# Crab, Crawfish and Goat Cheese Tarts



## marmalady (Aug 12, 2005)

Just put this together for our party tomorrow, and can't think of anyone I'd rather share it with than you folks! 
 
 
Crabmeat, Crawdaddy and  Goat Cheese Tarts
 

4 oz. crabmeat, picked

½ cup cooked crawfish tails, chopped finely

3 oz. herb goat cheese

3 Tablespoons cream cheese

1 ½ tsp. fines herbs (or your favorite combination)

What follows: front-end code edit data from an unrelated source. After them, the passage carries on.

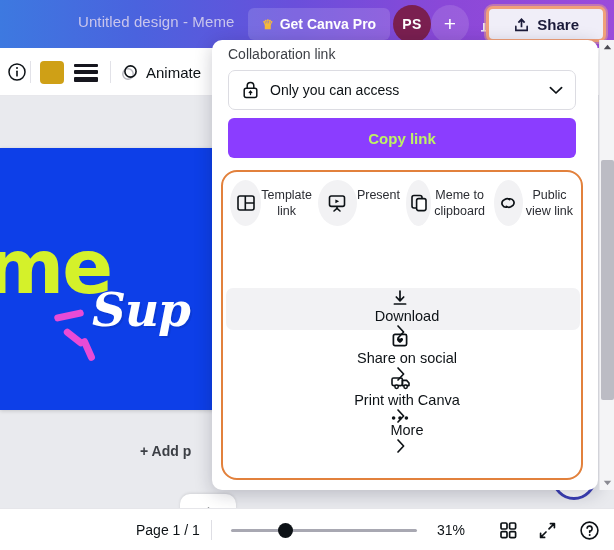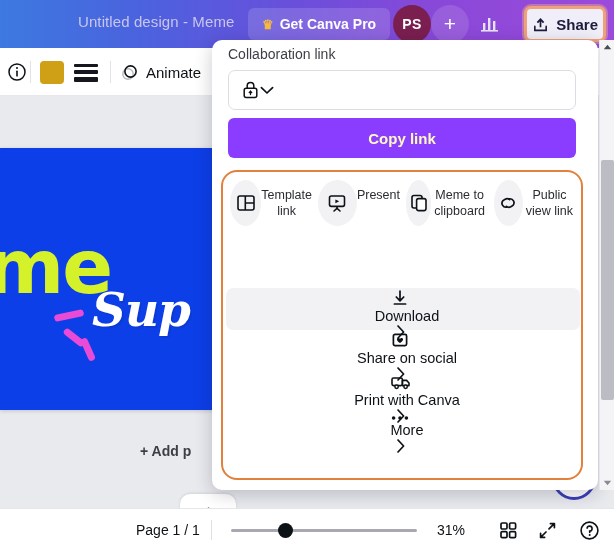--- a/index.html
+++ b/index.html
@@ -47,21 +47,21 @@
   }
   .stats-btn {
     position: absolute; left: 474px; top: 9px;
     width: 32px; height: 30px;
     display: flex; align-items: center; justify-content: center;
     cursor: pointer;
   }
   .share-btn {
     position: absolute; right: 8px; top: 6px;
     height: 36px; display: flex; align-items: center; gap: 7px;
-    padding: 0 5px; border-radius: 7px;
+    padding: 0 24px; border-radius: 7px;
     background: #f0eef8; color: #1b1b3a;
     font-size: 15px; font-weight: bold;
     border: 3px solid #f0a07a;
     box-shadow: 0 0 0 2px rgba(245,170,130,.45);
     cursor: pointer;
   }
 
   
   .toolbar {
     position: absolute; left: 0; top: 48px; width: 614px; height: 48px;
@@ -171,21 +171,21 @@
   }
   .access-select {
     position: absolute; left: 16px; top: 30px; width: 348px; height: 40px;
     border: 1px solid #dcdce2; border-radius: 7px;
     display: flex; align-items: center; padding: 0 12px;
     background: #fff; cursor: pointer;
   }
   .access-text { font-size: 14px; color: #0d1216; margin-left: 10px; flex: 1; }
   .copy-link {
     position: absolute; left: 16px; top: 78px; width: 348px; height: 40px;
-    background: #8b3dff; color: #fef9c3; border: none; border-radius: 6px;
+    background: #8b3dff; color: #bef264; border: none; border-radius: 6px;
     font-family: "Liberation Sans", sans-serif;
     font-size: 15px; font-weight: bold; cursor: pointer;
   }
 
   
   .highlight-box {
     position: absolute; left: 9px; top: 130px; width: 362px; height: 310px;
     border: 2px solid #e2813c; border-radius: 16px;
   }
   .quick-row {
@@ -320,20 +320,21 @@
   <div class="panel">
 
     <div class="panel-label">Collaboration link</div>
 
     <div class="access-select">
       <svg width="19" height="20" viewBox="0 0 19 20">
         <rect x="3.2" y="8.2" width="12.6" height="9.4" rx="2" stroke="#0d1216" stroke-width="1.5" fill="none"></rect>
         <path d="M6.2 8.2 L6.2 5.8 A3.3 3.3 0 0 1 12.8 5.8 L12.8 8.2" stroke="#0d1216" stroke-width="1.5" fill="none"></path>
         <path d="M9.5 11.2 L9.5 14.6 M9.5 11.2 L8.2 12.6 M9.5 11.2 L10.8 12.6" stroke="#0d1216" stroke-width="1.3" stroke-linecap="round"></path>
       </svg>
+      <span class="access-text">Only you can access</span>
       <svg width="14" height="9" viewBox="0 0 14 9">
         <path d="M1.4 1.6 L7 7 L12.6 1.6" stroke="#0d1216" stroke-width="1.7" fill="none" stroke-linecap="round" stroke-linejoin="round"></path>
       </svg>
     </div>
 
     <button class="copy-link">Copy link</button>
 
     <div class="highlight-box"></div>
 
     <div class="quick-row">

salt, pepper, garlic powder

 

Phyllo Tart Shells

Shredded parmesan

 

Preheat oven to 375. Mix first 6 ingredients together well. Place tart shells on a cookie sheet, fill them and sprinkle parmesan on top. Bake about 10-15 minutes, til parm is golden brown.


----------



## kadesma (Aug 12, 2005)

Marm,

your guests are going to be in heaven. I wish I were one of them  .This looks so yummy...I'm going to try to get some crawfish and make this, my kids and I will love it. My oldest son espicially he's a crawfish, crab   and shrimp lover.  Thanks for another great recipe...Hope your party is a smash 
kadesma


----------



## marmalady (Aug 12, 2005)

Tx, K - If you can't find crawdaddies, just use shrimp!


----------